Wszystko zostawiają na głowach kobiet, o wszystko One muszą się martwić. Męskiego wsparcia w trudach życia jest tyle co kot napłakał. Tylko pretensje, wieczne oczekiwania, kobiety to przecież maszyny do seksu a i nierzadko ofiary przemocy, agresji, męskiej szowinistycznej odwiecznej głupoty. Wielu mężczyzn na Facebooku deklaruje: „kobiety jesteśmy z Wami” czy na pewno? Czy jesteśmy z nimi w trudach życia dnia codziennego? Czy ten kraj to kraina przyjaciół kobiet czy może odwrotnie, to miejsce pełne mężczyzn nienawidzących kobiet?

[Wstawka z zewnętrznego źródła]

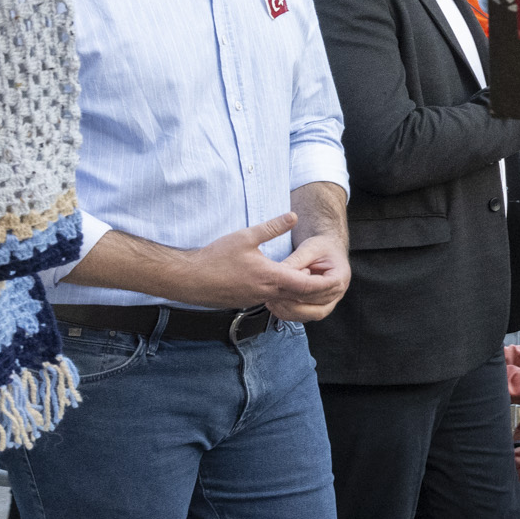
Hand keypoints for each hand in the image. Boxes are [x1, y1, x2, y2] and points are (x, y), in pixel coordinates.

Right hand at [171, 213, 311, 308]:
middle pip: (300, 295)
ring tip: (304, 276)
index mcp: (271, 277)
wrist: (187, 279)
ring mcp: (256, 300)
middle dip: (315, 287)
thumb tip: (293, 216)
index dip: (323, 282)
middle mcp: (267, 293)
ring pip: (285, 299)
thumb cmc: (214, 257)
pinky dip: (281, 294)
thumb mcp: (245, 236)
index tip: (332, 275)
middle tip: (324, 276)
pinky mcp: (247, 303)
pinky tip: (281, 282)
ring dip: (297, 290)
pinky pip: (271, 300)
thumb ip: (272, 227)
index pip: (307, 285)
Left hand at [269, 232, 350, 321]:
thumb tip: (277, 272)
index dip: (304, 288)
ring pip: (311, 315)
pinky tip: (274, 304)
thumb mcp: (309, 248)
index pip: (324, 289)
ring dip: (290, 311)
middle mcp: (338, 293)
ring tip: (271, 301)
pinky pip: (304, 316)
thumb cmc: (321, 247)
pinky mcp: (317, 307)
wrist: (327, 250)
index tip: (284, 283)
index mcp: (340, 277)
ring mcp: (329, 302)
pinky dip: (288, 313)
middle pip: (319, 309)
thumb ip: (296, 261)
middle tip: (273, 297)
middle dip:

Wielu katolików dzisiaj wierzy w tyle samo nośne co złudne hasło: „wszystko przez ten straszny, zły episkopat”! Za całe zło w polskim Kościele odpowiedzialność ponoszą hierarchowie i ich sojusz z władzą polityczną. Taki punkt widzenia świetnie usprawiedliwia „ochy” i „achy” wielu katolików gdy widzą rzesze ludzi z wulgarnymi hasłami na kartonowych banerach. Przecież oni nie plują na nas tylko na Kościół biskupów. To nie o nas, dobrych katolikach tylko o sojuszu „ołtarza z tronem”.

Może jednak to jest o nas? Może w Polsce różnica między katolikiem a nie-katolikiem sprowadza się do medalika na szyi bo w zachowaniu tego nijak nie widać. Może ten katolicyzm jest niedostrzegalny w mowie, uczynkach, zachowaniu, szacunku dla wartości w które rzekomo się wierzy? Skoro nie ma żadnej różnicy to po co przepłacać? Szkoda czasu i pieniędzy na taki Kościół.

Może właśnie dokładnie tacy jesteśmy jak ten bunt? Może po raz pierwszy w historii uczciwie, bez „ściemniania” pokazujemy prawdę o tym jacy jesteśmy? Używamy takiego języka jakim posługujemy się na co dzień, jesteśmy wulgarni, prostaccy, pełni jadu i nienawiści. Obrażamy ludzi których nie znamy. Wypisujemy o nich najgorsze świństwa z tą różnicą, że nie w Internecie tylko na kartonowych pudełkach. Nie potrzebujemy Dekalogu i nauki Kościoła bo wcale nie wierzymy w to co deklarujemy, że wierzymy. Chrześcijańskie wartości nie są dla nas bo nikt poza garstką szaleńców nie jest w stanie ich wprowadzić realnie w życie.

Może właśnie ten bunt to cała prawda o nas, tyle że nie tak fajna jak by się chciało? Nie przesadzajmy więc z tą pogłębioną interpretacją, może lepiej stwórzmy kolejnego mema o panu Kaczyńskim i jego kocie, nic to nie kosztuje a ubaw po pachy!